🖤 Seeing in Monochrome: Shooting Black & White in a Digital World
- Ian Miller
- Sep 9
- 2 min read
Black and white photography isn’t just a stylistic choice—it’s a way of seeing. It strips away distraction, distils emotion, and invites the viewer into a quieter, more intentional space. But in the digital age, the question arises: should you shoot in monochrome straight from the camera, or capture in colour and convert later?

The answer, like most things in photography, depends on your intent.
🎯 Option 1: Shooting in B&W In-Camera
Most digital cameras offer a monochrome picture style or profile. When activated, your LCD or EVF displays the scene in black and white, helping you compose with tonal contrast in mind.
Pros:
Immediate feedback on light, shadow, and form
Encourages intentional composition and restraint
Useful for training the eye to see in grayscale
Cons:
JPEG-only shooters lose flexibility—no colour data to recover
RAW files still retain colour unless using a monochrome-only sensor (e.g., Leica M10 Monochrom)
It can feel limiting if the scene later calls for colour nuance
For photographers who value discipline and want to commit to a monochrome mindset, this approach can be creatively liberating. It’s especially powerful when paired with legacy lenses that render with character rather than clinical precision.
🧪 Option 2: Shooting in Colour and Converting in Lightroom
This is the most flexible method. You shoot in RAW, preserving full colour data, and convert to black and white during post-processing.
Pros:
Maximum control over tonal mapping, contrast, and colour channel mixing
Ability to revisit and reinterpret the image later
Ideal for archival work and teaching moments
Cons:
Requires restraint—easy to over-process or second-guess
May dilute the original intent if monochrome wasn’t envisioned at capture
For storytellers and educators, this method allows you to demonstrate how tonal decisions shape emotional impact. Lightroom’s B&W Mix panel lets you adjust luminance by color channel—turning a blue sky darker, or lifting skin tones gently. It’s not just editing—it’s sculpting.

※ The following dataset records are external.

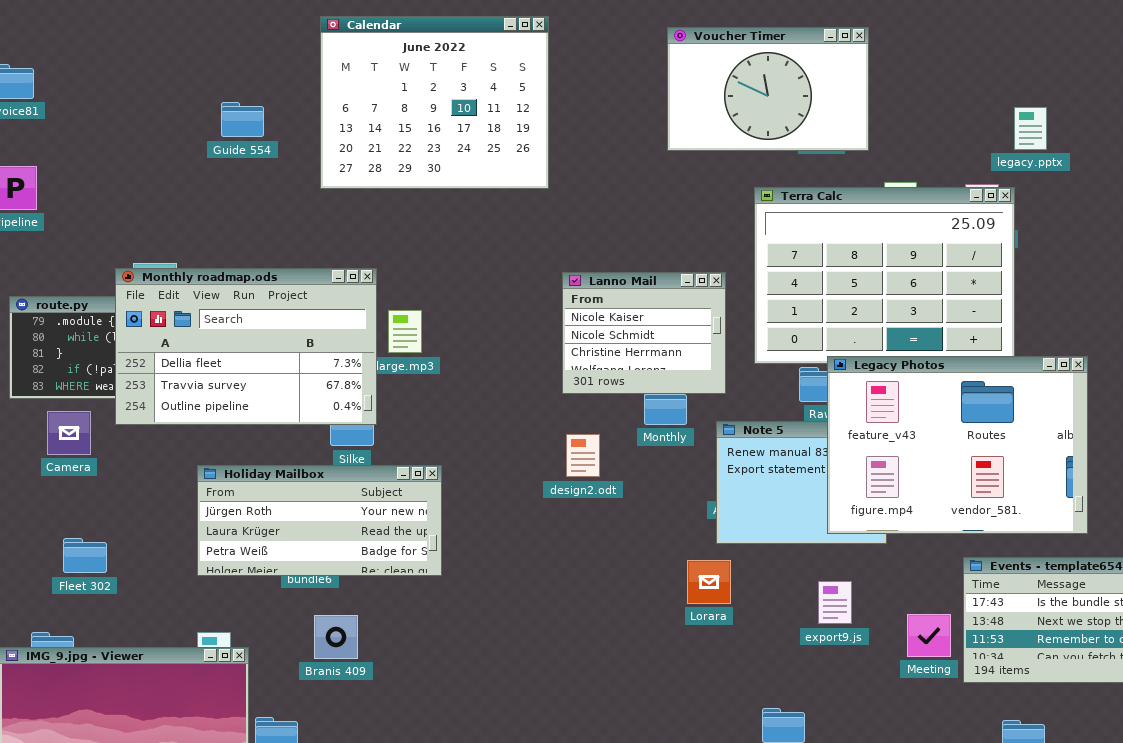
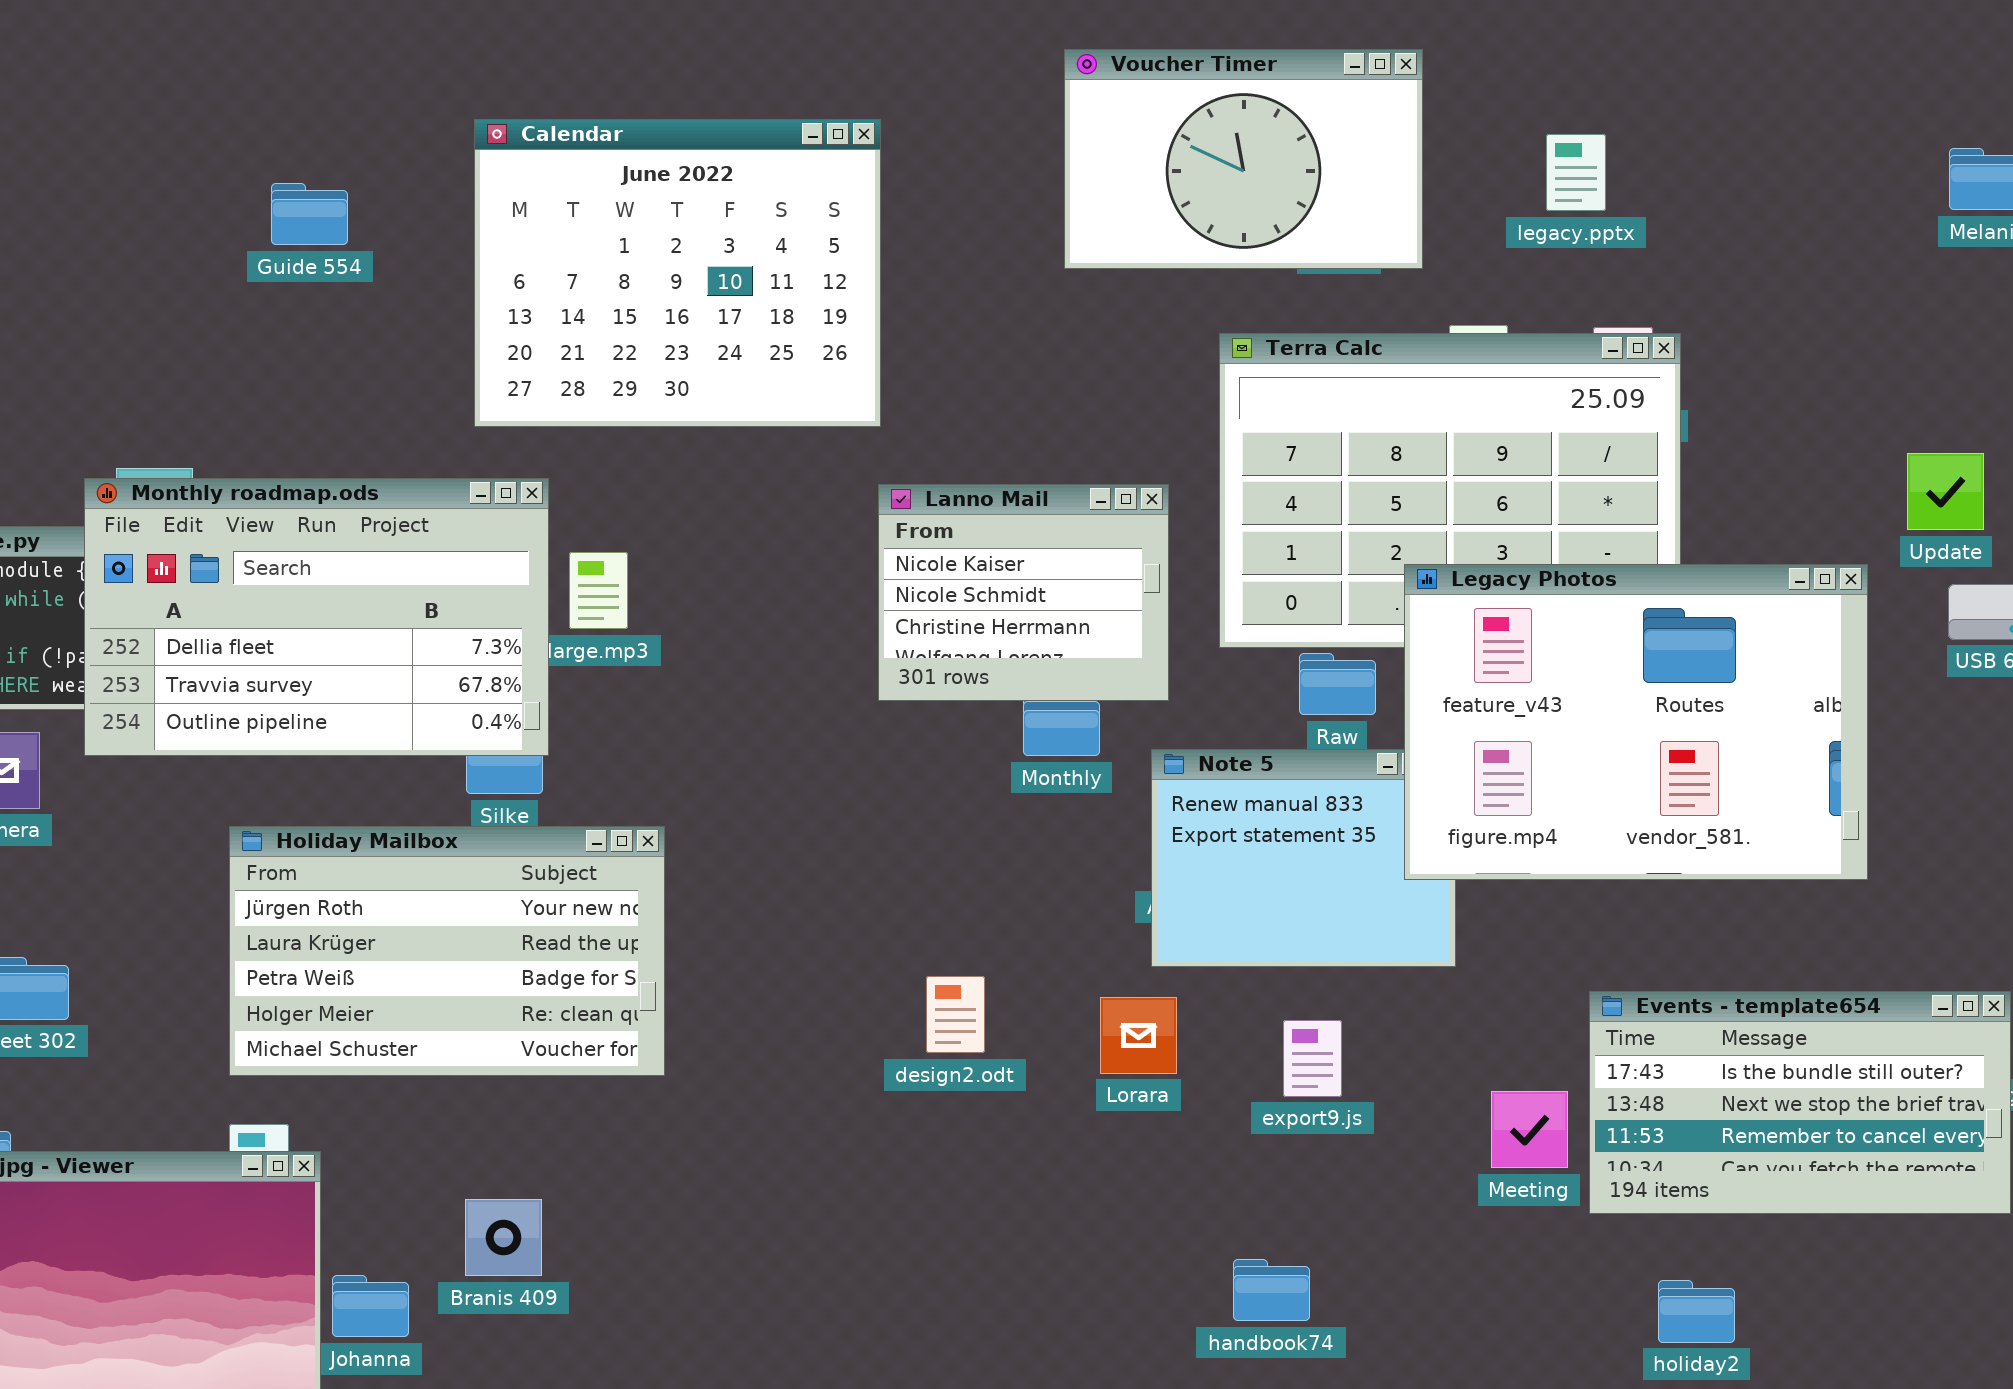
Calendar: [320,16,549,189] -> [474,119,881,427], moved
legacy.pptx: [1014,107,1047,150] -> [1546,134,1606,211], moved
Legacy Photos: [827,356,1088,534] -> [1404,564,1868,880], moved
design2.odt: [566,434,600,477] -> [926,976,985,1053], moved
Holiday Mailbox: [197,465,442,576] -> [229,826,665,1076], resized
export9.js: [818,581,852,624] -> [1283,1020,1342,1097], moved
Branis 409: [314,615,358,659] -> [465,1199,542,1276], moved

🧘♂️ The Philosophy Behind the Choice
Shooting in monochrome isn’t about nostalgia—it’s about clarity. It forces you to ask: what matters in this frame? Texture? Gesture? Light? Whether you commit in-camera or convert later, the key is to shoot with intent. Know why you’re choosing black and white. Let it serve the story, not the aesthetic.
For me, monochrome is a practice of enoughness. It’s a way to honour form over flourish, presence over perfection.
🧭 Enoughness: A Definition Worth Living
In a culture that rewards accumulation, speed, and spectacle, enoughness is a quiet refusal. It’s the practice of recognising sufficiency—not as scarcity, but as clarity. It’s not about settling. It’s about choosing.
Enoughness asks: What do I truly need to show up with care? What tools, time, or attention are enough to honour the moment? What happens when I stop chasing more and start trusting what’s already here?
📷 In Creative Practice
For photographers, enoughness might mean:
Carrying one lens instead of five
Choosing a camera for its character, not its specs
Printing fewer images, but sequencing them with intention
It’s not anti-gear. It’s pro-vision. It’s the belief that restraint can sharpen creativity, and that limitations—when chosen—can become liberating.